EDIT: Sorry for missing this before-hand - I do notice that there's actually a section, which I somehow missed at first glance (I think because there's no mention of access/roles/permissions), on Authorization in the Yesod book. This appears to do access control at the router level with a write flag for PUT/POST. It doesn't seem terribly sophisticated by itself, but it looks just fine for building abstractions on top...

Answer 1

In the time since posting this I have found this very helpful blog post Abstracting permissions with Yesod by Felipe Lessa. It builds on top of the existing isAuthorized function, demonstrating a simple strategy for adding roles to users and access permissions to resources.

Basically it defines

isAuthorizedTo :: Maybe (UserId, User) -> [Permission] -> YesodDB sub Blog AuthResult
permissionsRequiredFor :: Route Blog -> Bool -> [Permission]

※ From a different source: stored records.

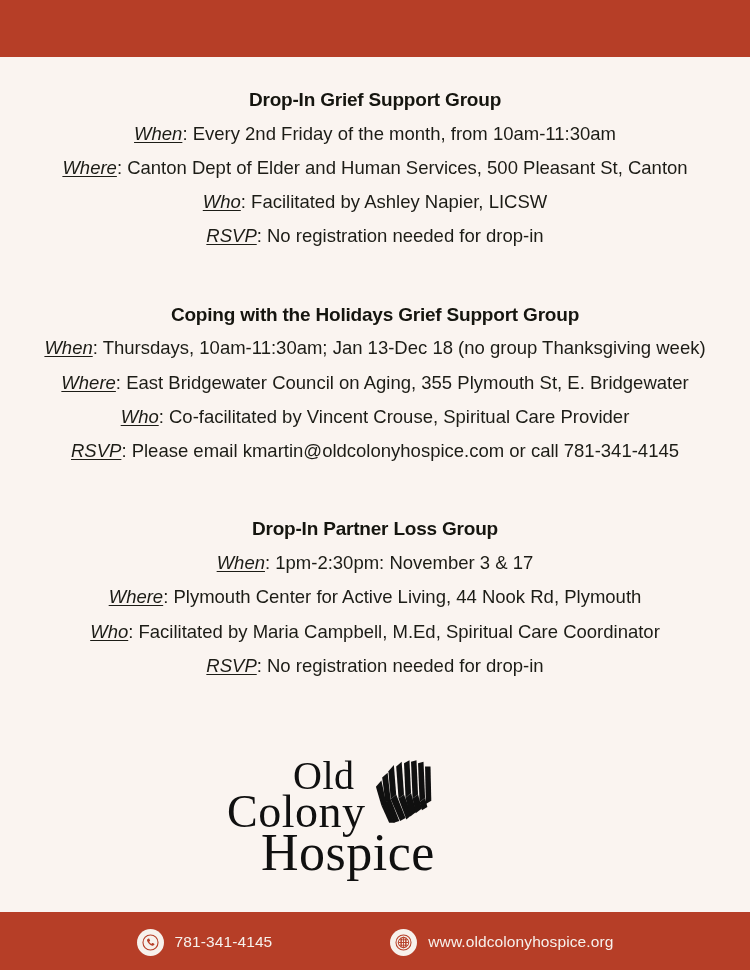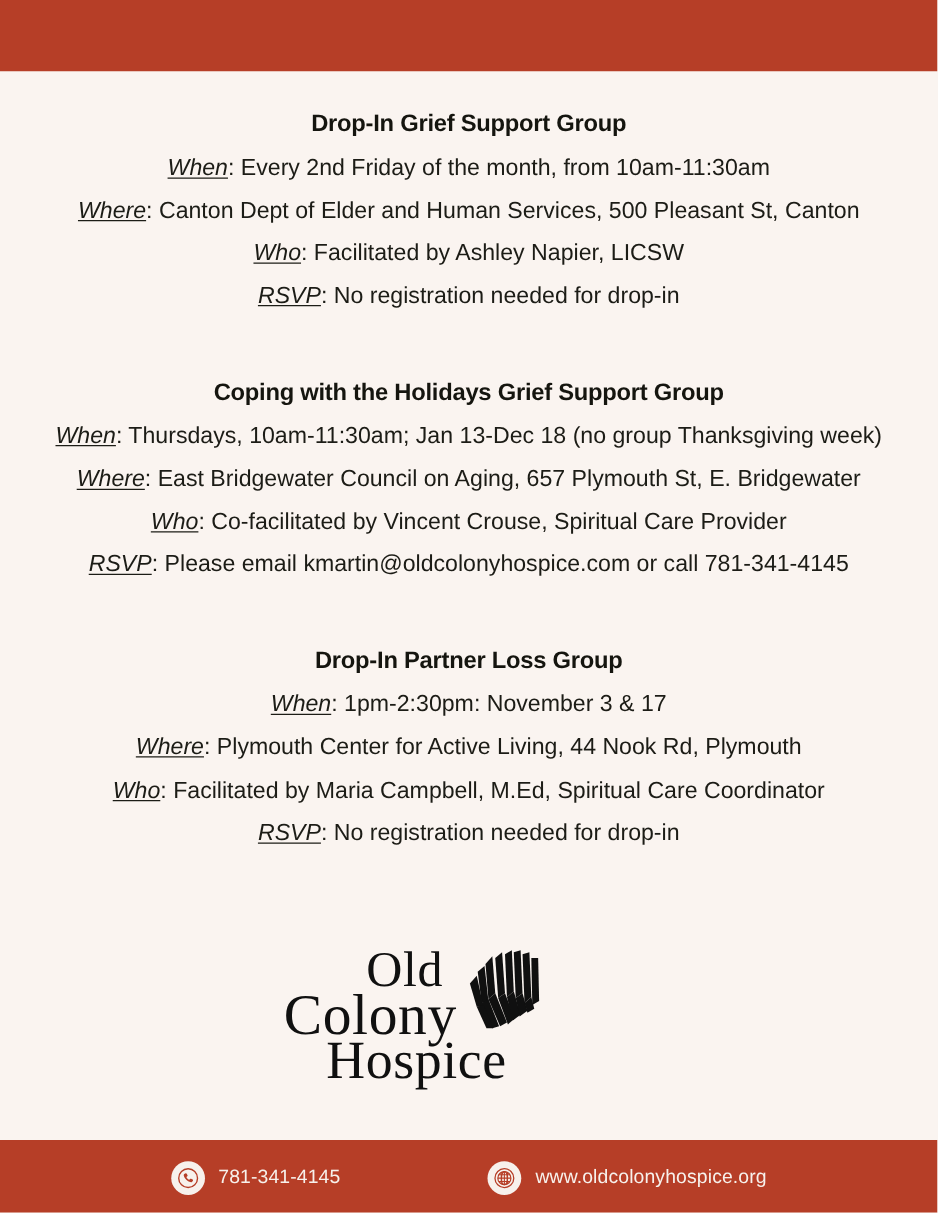--- a/index.html
+++ b/index.html
@@ -186,7 +186,7 @@
       <span class="lbl">When</span><span>: Thursdays, 10am-11:30am; Jan 13-Dec 18 (no group Thanksgiving week)</span>
     </p>
     <p class="detail-line">
-      <span class="lbl">Where</span><span>: East Bridgewater Council on Aging, 657 Plymouth St, E. Bridgewater</span>
+      <span class="lbl">Where</span><span>: East Bridgewater Council on Aging, 355 Plymouth St, E. Bridgewater</span>
     </p>
     <p class="detail-line">
       <span class="lbl">Who</span><span>: Co-facilitated by Vincent Crouse, Spiritual Care Provider</span>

in order to get something like this:

isAuthorized route isWrite = do
  mauth <- maybeAuth
  runDB $ mauth `isAuthorizedTo` permissionsRequiredFor route isWrite

where permissionsRequiredFor returns a list of some user defined Permission data type like this:

data Permission = Post              -- Permission to create blog posts
                | CommentOn EntryId -- Permission to comment on a particular blog entry
                | View EntryId      -- Permission to view a particular blog entry

This is simple and practical, thank you Felipe. (It might be nice if someone tries to capture this kind of thing in library form and publish to Hackage in order to find & drop access control into your app as quickly as possible! Alternatively perhaps in the Yesod scaffold?)